EXERCISE GOAL ->
All of the data that follows should be given again exactly, without its images.

******************************

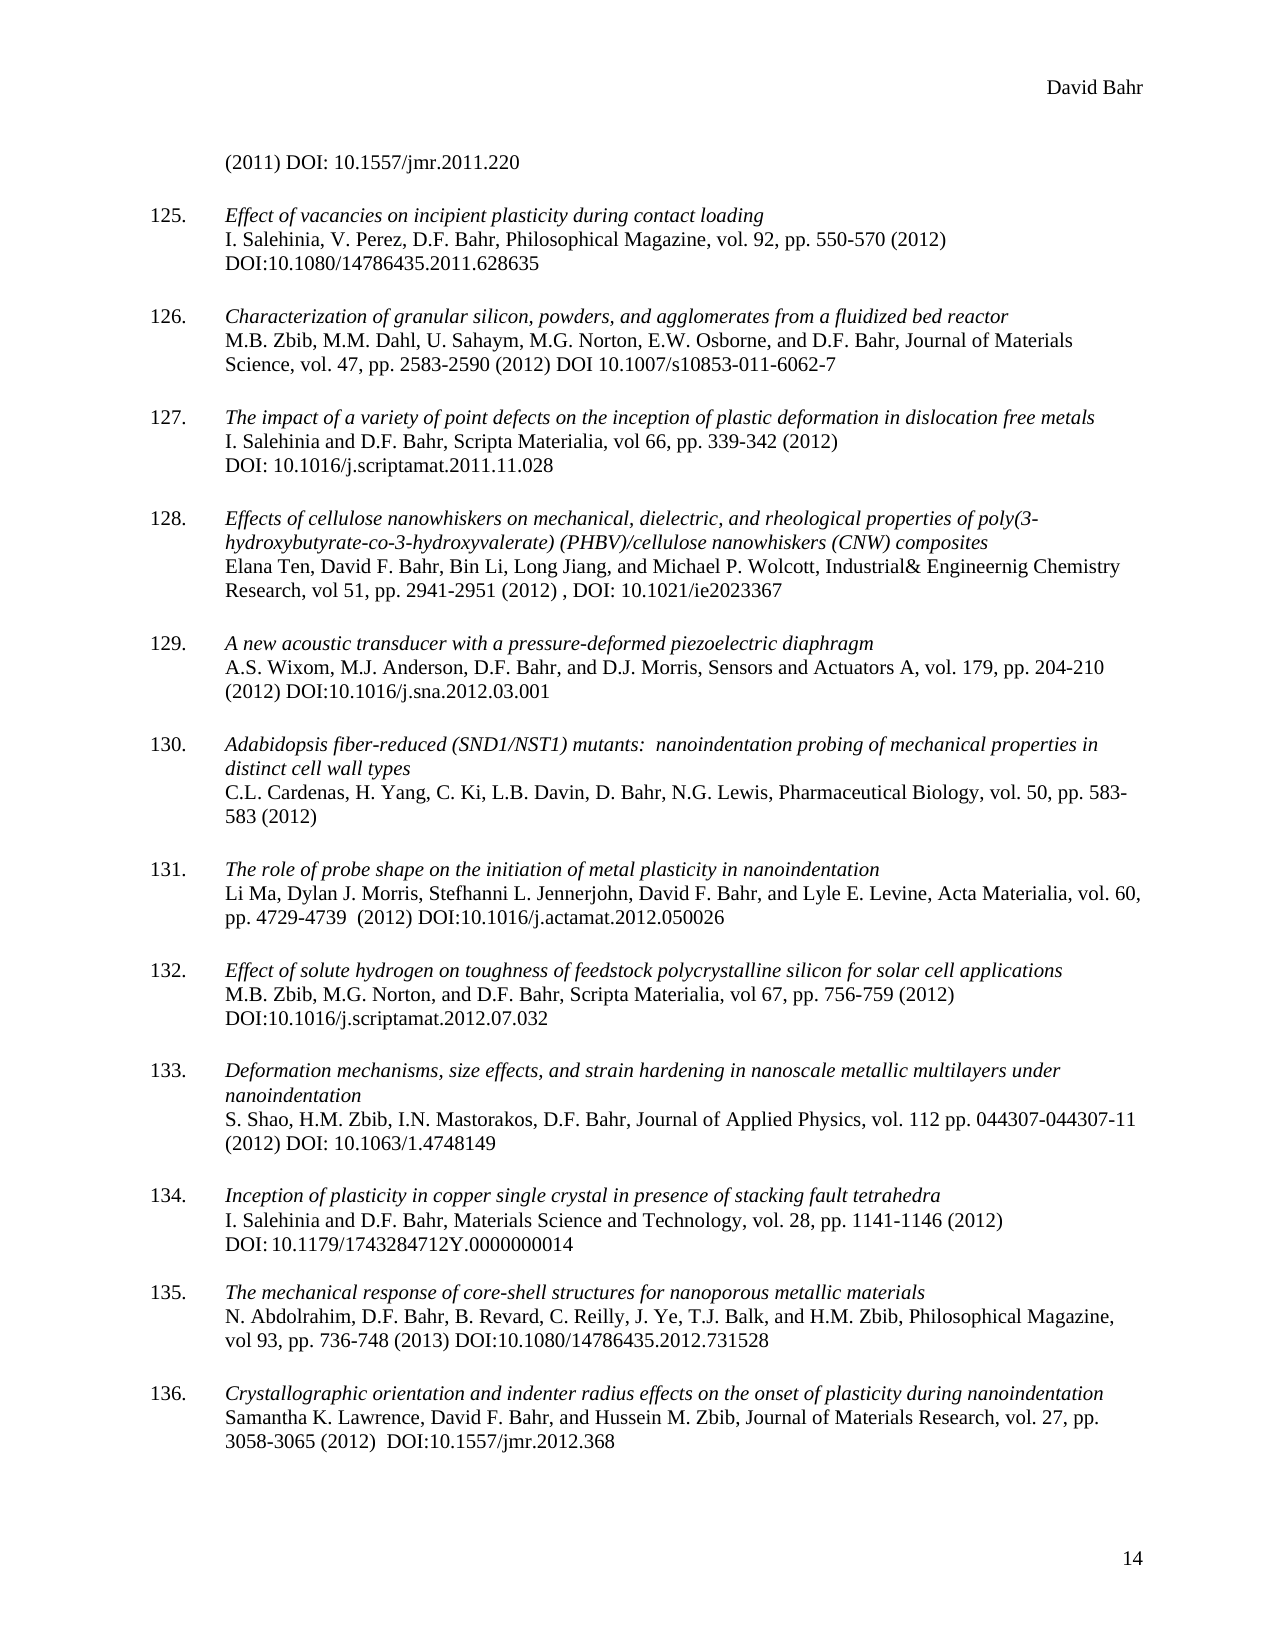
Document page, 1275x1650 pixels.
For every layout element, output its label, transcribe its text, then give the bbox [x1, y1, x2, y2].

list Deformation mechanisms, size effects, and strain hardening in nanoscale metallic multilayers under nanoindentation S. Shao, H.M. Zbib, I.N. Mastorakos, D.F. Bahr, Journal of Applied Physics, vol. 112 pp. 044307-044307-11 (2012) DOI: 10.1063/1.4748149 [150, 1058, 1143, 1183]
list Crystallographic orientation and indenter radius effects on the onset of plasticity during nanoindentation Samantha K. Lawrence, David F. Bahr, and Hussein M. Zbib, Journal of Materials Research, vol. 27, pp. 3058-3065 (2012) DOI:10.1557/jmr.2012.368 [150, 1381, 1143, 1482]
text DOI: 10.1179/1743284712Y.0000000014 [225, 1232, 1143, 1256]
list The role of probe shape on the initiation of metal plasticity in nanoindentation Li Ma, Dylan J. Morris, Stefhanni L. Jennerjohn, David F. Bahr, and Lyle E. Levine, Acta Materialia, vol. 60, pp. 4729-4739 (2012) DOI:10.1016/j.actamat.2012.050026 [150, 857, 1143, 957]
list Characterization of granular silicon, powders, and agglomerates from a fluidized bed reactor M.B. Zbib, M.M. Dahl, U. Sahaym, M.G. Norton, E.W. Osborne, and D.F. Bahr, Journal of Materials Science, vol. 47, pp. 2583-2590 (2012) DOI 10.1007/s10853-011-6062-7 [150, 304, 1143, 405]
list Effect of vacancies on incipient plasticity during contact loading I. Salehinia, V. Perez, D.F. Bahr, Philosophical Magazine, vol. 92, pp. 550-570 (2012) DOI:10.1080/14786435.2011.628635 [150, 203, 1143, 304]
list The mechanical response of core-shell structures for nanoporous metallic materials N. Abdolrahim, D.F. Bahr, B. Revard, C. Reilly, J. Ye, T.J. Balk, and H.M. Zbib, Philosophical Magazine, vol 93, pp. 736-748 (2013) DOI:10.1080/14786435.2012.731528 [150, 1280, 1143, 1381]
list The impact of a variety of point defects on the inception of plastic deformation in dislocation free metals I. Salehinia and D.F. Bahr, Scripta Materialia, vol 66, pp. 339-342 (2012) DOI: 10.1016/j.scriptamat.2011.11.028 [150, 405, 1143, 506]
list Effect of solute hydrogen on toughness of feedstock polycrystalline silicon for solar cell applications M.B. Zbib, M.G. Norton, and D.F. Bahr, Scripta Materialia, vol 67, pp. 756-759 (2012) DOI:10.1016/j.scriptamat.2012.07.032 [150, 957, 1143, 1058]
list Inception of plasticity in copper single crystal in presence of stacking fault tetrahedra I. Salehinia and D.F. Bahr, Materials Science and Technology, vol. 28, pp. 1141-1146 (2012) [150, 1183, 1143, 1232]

******************************

SOLUTION TO THIS TASK ->
Document page, 1275x1650 pixels.
For every layout element, output its label, transcribe its text, then give the bbox [x1, y1, x2, y2].

list Deformation mechanisms, size effects, and strain hardening in nanoscale metallic multilayers under nanoindentation S. Shao, H.M. Zbib, I.N. Mastorakos, D.F. Bahr, Journal of Applied Physics, vol. 112 pp. 044307-044307-11 (2012) DOI: 10.1063/1.4748149 [150, 1058, 1143, 1183]
list Crystallographic orientation and indenter radius effects on the onset of plasticity during nanoindentation Samantha K. Lawrence, David F. Bahr, and Hussein M. Zbib, Journal of Materials Research, vol. 27, pp. 3058-3065 (2012) DOI:10.1557/jmr.2012.368 [150, 1381, 1143, 1482]
text DOI: 10.1179/1743284712Y.0000000014 [225, 1232, 1143, 1256]
list The role of probe shape on the initiation of metal plasticity in nanoindentation Li Ma, Dylan J. Morris, Stefhanni L. Jennerjohn, David F. Bahr, and Lyle E. Levine, Acta Materialia, vol. 60, pp. 4729-4739 (2012) DOI:10.1016/j.actamat.2012.050026 [150, 857, 1143, 957]
list Characterization of granular silicon, powders, and agglomerates from a fluidized bed reactor M.B. Zbib, M.M. Dahl, U. Sahaym, M.G. Norton, E.W. Osborne, and D.F. Bahr, Journal of Materials Science, vol. 47, pp. 2583-2590 (2012) DOI 10.1007/s10853-011-6062-7 [150, 304, 1143, 405]
list Effect of vacancies on incipient plasticity during contact loading I. Salehinia, V. Perez, D.F. Bahr, Philosophical Magazine, vol. 92, pp. 550-570 (2012) DOI:10.1080/14786435.2011.628635 [150, 203, 1143, 304]
list The mechanical response of core-shell structures for nanoporous metallic materials N. Abdolrahim, D.F. Bahr, B. Revard, C. Reilly, J. Ye, T.J. Balk, and H.M. Zbib, Philosophical Magazine, vol 93, pp. 736-748 (2013) DOI:10.1080/14786435.2012.731528 [150, 1280, 1143, 1381]
list The impact of a variety of point defects on the inception of plastic deformation in dislocation free metals I. Salehinia and D.F. Bahr, Scripta Materialia, vol 66, pp. 339-342 (2012) DOI: 10.1016/j.scriptamat.2011.11.028 [150, 405, 1143, 506]
list Effect of solute hydrogen on toughness of feedstock polycrystalline silicon for solar cell applications M.B. Zbib, M.G. Norton, and D.F. Bahr, Scripta Materialia, vol 67, pp. 756-759 (2012) DOI:10.1016/j.scriptamat.2012.07.032 [150, 957, 1143, 1058]
list Inception of plasticity in copper single crystal in presence of stacking fault tetrahedra I. Salehinia and D.F. Bahr, Materials Science and Technology, vol. 28, pp. 1141-1146 (2012) [150, 1183, 1143, 1232]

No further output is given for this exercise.